Efficient Resources Allocation for Markov Decision Processes

It is desirable that a complex decision-making problem in an uncertain world be adequately modeled by a Markov Decision Process (MDP) whose structural representation is adaptively designed by a parsimonious resources allocation process. Resources include time and cost of exploration, amount of memory and computational time allowed for the policy or value function representation. Concerned about making the best use of the available resources, we address the problem of efficiently estimating where adding extra resources is highly needed in order to improve the expected performance of the resulting policy. Possible application in reinforcement learning (RL), when real-world exploration is highly costly, concerns the detection of those areas of the state-space that need primarily to be explored in order to improve the policy. Another application concerns approximation of continuous state-space stochastic control problems using adaptive discretization techniques for which highly efficient grid points allocation is mandatory to survive high dimensionality.

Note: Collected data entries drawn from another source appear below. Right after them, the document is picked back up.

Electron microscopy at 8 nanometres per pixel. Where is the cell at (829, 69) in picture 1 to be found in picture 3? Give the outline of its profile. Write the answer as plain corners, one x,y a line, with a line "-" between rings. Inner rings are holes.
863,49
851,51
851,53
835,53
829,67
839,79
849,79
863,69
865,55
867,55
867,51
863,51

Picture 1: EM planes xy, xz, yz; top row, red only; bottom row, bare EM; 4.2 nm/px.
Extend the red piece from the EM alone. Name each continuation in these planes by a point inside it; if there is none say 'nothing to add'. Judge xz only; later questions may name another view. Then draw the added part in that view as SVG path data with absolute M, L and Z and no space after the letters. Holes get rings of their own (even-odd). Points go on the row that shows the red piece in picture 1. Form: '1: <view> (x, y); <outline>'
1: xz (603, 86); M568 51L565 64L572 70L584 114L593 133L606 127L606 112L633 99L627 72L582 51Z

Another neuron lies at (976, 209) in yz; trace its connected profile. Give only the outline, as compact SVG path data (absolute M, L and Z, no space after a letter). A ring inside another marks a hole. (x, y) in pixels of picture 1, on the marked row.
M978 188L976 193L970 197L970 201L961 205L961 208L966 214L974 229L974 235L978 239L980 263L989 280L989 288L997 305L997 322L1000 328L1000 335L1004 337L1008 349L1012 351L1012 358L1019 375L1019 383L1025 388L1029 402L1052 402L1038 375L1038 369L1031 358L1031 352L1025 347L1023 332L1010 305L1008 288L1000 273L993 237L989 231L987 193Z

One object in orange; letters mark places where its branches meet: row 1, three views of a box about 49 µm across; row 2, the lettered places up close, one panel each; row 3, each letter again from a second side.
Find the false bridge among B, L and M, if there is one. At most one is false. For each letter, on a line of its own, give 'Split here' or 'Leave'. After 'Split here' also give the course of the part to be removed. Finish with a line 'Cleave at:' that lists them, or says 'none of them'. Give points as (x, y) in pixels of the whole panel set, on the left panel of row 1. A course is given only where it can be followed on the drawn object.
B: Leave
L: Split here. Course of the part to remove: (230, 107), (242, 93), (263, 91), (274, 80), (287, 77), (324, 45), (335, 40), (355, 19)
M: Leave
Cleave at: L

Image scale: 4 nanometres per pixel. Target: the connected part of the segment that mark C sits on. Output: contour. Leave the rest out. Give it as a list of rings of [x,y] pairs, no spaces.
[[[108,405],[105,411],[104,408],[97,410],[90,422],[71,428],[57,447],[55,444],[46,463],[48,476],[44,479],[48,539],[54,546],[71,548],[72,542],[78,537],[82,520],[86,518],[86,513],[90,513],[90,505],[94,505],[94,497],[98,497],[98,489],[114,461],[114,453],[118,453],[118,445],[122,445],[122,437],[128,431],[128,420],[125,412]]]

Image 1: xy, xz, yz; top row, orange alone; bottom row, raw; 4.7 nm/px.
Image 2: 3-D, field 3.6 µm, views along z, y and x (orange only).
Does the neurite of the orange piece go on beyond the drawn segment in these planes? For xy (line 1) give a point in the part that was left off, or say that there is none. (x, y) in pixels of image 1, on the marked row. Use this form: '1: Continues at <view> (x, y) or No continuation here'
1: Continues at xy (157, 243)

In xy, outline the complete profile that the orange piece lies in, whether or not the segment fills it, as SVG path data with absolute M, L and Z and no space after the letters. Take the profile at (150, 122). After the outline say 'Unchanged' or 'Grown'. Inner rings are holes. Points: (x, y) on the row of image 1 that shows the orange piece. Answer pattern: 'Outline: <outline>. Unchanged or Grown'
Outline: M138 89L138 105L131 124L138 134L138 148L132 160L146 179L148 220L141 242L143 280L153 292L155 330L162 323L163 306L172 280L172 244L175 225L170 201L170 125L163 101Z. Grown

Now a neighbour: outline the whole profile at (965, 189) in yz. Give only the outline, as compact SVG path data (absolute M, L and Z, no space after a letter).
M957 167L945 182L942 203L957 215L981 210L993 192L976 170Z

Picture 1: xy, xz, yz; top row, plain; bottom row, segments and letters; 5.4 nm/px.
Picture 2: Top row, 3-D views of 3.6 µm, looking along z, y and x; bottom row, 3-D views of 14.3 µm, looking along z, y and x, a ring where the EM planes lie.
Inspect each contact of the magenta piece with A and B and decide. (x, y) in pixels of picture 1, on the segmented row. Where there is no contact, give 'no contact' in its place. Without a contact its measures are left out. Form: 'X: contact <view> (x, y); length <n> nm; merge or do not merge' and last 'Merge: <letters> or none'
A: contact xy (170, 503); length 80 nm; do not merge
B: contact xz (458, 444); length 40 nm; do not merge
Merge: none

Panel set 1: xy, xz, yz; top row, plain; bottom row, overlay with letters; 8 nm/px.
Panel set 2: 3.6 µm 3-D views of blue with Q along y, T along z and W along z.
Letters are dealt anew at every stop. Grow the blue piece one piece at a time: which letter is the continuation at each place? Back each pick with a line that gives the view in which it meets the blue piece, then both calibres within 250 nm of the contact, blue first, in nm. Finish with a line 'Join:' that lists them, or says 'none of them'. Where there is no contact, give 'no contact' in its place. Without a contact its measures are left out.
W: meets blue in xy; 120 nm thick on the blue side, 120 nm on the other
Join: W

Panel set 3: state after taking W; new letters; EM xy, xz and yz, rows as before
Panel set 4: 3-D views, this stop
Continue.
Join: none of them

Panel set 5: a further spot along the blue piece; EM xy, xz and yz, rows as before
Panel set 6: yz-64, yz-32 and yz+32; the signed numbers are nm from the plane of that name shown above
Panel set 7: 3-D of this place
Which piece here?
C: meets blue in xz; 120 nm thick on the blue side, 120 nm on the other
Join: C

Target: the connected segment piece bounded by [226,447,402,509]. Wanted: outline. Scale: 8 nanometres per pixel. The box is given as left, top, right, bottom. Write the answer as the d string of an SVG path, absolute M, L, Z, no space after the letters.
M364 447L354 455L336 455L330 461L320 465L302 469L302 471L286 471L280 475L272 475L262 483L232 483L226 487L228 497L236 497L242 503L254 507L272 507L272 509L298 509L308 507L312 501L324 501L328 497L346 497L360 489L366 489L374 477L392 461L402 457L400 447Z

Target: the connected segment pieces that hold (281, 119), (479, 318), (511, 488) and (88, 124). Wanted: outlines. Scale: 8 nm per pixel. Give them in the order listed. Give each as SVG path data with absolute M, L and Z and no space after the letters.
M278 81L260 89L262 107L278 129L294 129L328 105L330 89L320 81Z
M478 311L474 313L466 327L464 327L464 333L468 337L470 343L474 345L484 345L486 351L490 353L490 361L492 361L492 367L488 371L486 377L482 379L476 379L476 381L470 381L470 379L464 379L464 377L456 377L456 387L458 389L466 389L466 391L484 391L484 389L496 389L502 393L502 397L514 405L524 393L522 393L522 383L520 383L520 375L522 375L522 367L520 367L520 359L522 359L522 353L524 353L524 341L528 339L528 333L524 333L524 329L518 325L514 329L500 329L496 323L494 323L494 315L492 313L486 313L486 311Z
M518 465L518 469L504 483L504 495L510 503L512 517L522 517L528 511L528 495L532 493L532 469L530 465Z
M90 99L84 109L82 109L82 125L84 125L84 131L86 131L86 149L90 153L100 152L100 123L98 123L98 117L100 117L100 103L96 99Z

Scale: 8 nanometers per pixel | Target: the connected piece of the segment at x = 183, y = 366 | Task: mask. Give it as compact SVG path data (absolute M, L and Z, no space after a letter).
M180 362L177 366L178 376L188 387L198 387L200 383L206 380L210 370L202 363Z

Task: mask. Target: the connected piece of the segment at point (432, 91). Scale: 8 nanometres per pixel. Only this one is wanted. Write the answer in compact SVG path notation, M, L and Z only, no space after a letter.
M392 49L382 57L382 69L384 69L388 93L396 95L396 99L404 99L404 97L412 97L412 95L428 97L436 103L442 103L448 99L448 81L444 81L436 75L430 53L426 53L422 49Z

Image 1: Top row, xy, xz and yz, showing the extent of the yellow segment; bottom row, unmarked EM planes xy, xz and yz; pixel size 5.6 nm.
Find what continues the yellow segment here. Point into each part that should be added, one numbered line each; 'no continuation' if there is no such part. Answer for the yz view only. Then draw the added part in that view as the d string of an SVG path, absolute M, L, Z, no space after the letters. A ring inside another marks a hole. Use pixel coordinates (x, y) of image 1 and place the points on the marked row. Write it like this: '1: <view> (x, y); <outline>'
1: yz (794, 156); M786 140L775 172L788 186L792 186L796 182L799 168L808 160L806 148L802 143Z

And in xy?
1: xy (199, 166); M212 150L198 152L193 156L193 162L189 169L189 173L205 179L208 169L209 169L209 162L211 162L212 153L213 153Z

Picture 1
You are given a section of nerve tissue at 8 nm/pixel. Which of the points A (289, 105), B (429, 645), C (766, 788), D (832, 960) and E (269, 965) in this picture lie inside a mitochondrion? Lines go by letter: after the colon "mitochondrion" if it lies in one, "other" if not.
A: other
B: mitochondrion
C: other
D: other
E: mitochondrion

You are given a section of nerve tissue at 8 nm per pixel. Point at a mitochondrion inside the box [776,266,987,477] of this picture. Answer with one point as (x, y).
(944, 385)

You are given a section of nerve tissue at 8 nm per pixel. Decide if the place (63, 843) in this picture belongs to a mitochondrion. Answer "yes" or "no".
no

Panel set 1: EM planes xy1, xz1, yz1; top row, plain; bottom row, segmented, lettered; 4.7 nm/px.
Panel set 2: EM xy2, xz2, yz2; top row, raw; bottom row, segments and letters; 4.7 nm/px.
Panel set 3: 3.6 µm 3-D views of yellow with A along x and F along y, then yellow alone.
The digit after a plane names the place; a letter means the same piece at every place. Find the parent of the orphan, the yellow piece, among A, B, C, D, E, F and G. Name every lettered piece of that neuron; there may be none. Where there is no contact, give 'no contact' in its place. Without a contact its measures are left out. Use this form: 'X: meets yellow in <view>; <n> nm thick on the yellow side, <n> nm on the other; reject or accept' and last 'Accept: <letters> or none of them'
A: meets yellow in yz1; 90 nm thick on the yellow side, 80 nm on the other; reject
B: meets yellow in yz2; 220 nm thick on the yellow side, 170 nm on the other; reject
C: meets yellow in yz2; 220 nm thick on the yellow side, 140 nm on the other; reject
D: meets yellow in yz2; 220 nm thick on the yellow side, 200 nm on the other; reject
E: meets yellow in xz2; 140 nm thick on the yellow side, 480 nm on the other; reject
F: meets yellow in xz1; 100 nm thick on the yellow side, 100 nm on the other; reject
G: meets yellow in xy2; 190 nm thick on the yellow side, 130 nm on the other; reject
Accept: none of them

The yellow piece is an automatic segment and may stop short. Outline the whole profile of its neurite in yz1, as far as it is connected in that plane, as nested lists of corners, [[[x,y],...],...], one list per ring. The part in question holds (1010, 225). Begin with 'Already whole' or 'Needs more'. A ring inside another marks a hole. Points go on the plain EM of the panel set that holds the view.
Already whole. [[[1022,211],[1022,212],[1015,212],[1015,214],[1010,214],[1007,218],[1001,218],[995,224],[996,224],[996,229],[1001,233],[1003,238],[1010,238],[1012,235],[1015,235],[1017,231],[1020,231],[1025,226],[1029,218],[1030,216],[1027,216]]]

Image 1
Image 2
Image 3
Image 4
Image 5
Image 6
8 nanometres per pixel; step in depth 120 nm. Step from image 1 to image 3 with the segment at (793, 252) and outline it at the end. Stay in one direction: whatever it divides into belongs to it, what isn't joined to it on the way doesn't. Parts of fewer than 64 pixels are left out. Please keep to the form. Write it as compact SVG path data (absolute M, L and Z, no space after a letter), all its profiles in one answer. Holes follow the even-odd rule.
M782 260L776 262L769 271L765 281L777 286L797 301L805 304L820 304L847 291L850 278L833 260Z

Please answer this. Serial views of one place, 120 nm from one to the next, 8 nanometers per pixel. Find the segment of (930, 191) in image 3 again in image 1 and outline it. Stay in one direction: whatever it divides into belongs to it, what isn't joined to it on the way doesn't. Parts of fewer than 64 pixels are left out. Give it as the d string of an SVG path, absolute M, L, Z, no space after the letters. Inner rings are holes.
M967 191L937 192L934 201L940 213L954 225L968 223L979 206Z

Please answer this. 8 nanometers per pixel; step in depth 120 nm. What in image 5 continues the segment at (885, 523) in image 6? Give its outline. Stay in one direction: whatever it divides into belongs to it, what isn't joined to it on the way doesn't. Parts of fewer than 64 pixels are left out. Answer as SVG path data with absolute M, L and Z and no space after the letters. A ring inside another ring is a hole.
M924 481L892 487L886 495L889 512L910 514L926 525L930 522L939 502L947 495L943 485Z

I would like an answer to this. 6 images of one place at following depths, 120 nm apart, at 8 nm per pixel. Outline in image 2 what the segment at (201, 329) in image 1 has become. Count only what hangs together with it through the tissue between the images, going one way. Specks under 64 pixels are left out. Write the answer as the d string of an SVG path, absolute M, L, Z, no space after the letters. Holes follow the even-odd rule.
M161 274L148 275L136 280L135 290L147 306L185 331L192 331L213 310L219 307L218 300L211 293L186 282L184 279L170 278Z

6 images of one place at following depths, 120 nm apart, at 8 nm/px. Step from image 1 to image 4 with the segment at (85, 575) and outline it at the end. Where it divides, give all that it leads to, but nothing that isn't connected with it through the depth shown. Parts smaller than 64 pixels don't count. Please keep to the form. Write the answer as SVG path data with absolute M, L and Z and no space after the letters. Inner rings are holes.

Maybe surprisingly these two problems can be formulated under a common framework: for a given resource allocation, which defines a belief state over possible MDPs, find where adding new resources (thus decreasing the uncertainty of some parameters -transition probabilities or rewards) will most likely increase the expected performance of the new policy. To do so, we use sampling techniques for estimating the contribution of each parameter's probability distribution function (pdf) to the expected loss of using an approximate policy (such as the optimal policy of the most probable MDP) instead of the true (but unknown) policy.